El ministro de Hacienda, Jorge Quiroz, ha manifestado que el gobierno podría considerar la entrada de capital privado en algún momento. Sin embargo, el presidente de Codelco, Bernardo Fontaine, ha rechazado la idea de un listado público, afirmando que la empresa no está buscando ese camino. Esta divergencia de opiniones refleja las dificultades que enfrenta la compañía en un entorno de creciente presión financiera y operativa.
Debate sobre el futuro de Codelco
La discusión sobre la incorporación de capital privado fue avivada por Arturo Squella, líder del partido fundado por el presidente José Antonio Kast, quien propuso la venta de una participación accionaria en Codelco para mejorar su gestión y situación financiera. Esta propuesta fue rápidamente condenada por líderes de la oposición, quienes consideran que se trata de un ataque a la soberanía económica del país.
En respuesta, Quiroz enfatizó que la posición del gobierno sigue siendo la de mantener el control estatal sobre Codelco, mientras se exploran asociaciones estratégicas. "Tenemos que ser prácticos y hacer avanzar la empresa", destacó el ministro, subrayando la necesidad de encontrar soluciones que no comprometan la propiedad estatal.
Cualquier intento de vender una participación minoritaria en Codelco requeriría la aprobación del Congreso. Además, permitir la propiedad privada de los yacimientos de cobre nacionalizados implicaría una enmienda constitucional, lo que representa un obstáculo político significativo para cualquier cambio en la estructura de propiedad de la empresa.
Significado histórico de Codelco
Codelco ocupa un lugar central en la identidad política de Chile. Fundada en los años 70 tras la nacionalización de las principales minas de cobre del país, la compañía se ha convertido en un símbolo de soberanía económica. Durante la ola privatizadora del régimen de Augusto Pinochet, Codelco se mantuvo en manos estatales, lo que ha generado un fuerte arraigo en la población chilena.
El exministro del Interior, Álvaro Elizalde, advirtió que vender una participación en Codelco equivaldría a ceder el control de un activo estratégico nacional, cruzando una línea que ni siquiera la dictadura se atrevió a cruzar. La presidenta del Partido Socialista, Paulina Vodanovic, acusó a la derecha de perseguir un "plan insaciable" para privatizar la empresa estatal.
Estrategia de Fontaine para Codelco
Desde su nombramiento en mayo, Fontaine ha priorizado la mejora del desempeño operacional de Codelco. En lugar de buscar la privatización, ha propuesto una estrategia centrada en la seguridad, la transparencia y la eficiencia operativa. Esto incluye inversiones en infraestructura, potenciales ventas de activos y la expansión de asociaciones público-privadas.

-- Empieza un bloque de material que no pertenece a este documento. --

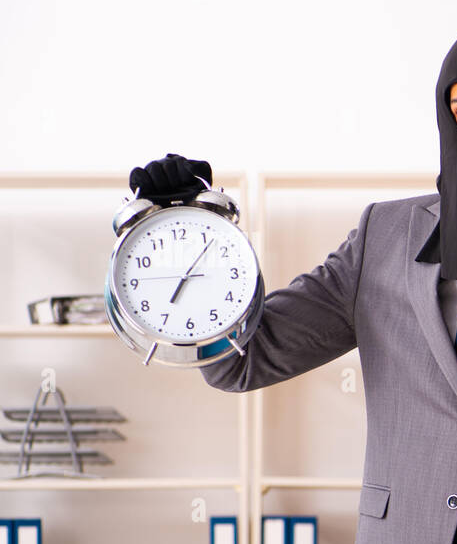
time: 7:06
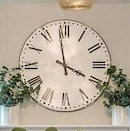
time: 3:58
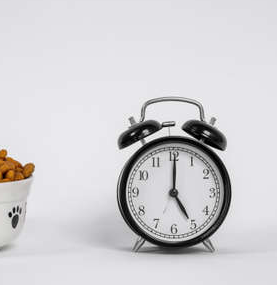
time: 5:00
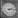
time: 2:14
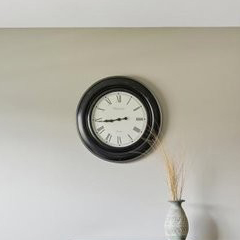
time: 8:43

Fontaine ha señalado que el enfoque debe desplazarse de un volumen de producción hacia una mayor rentabilidad, especialmente en un contexto donde las leyes de mineral están declinando y los costos de exploración aumentan. El consultor minero Juan Ignacio Guzmán, de GEM, ha evaluado la situación y considera que sería un error político y económico vender Codelco en su actual estado, sugiriendo que es mejor estabilizar la empresa primero.
La presión sobre Codelco también refleja los desafíos que enfrenta la industria del cobre en general, donde las condiciones de operación se vuelven cada vez más complejas. La necesidad de reformas operacionales es urgente, y el futuro de Codelco dependerá de cómo el gobierno y la empresa manejen este delicado equilibrio entre control estatal y la posible entrada de capital privado.
En este contexto, el próximo paso del gobierno será crucial para determinar el camino que tomará Codelco. La situación financiera y operativa de la empresa seguirá siendo un tema de debate en el Congreso, donde se deberán tomar decisiones que impactarán no solo a la compañía, sino también a la economía nacional en su conjunto.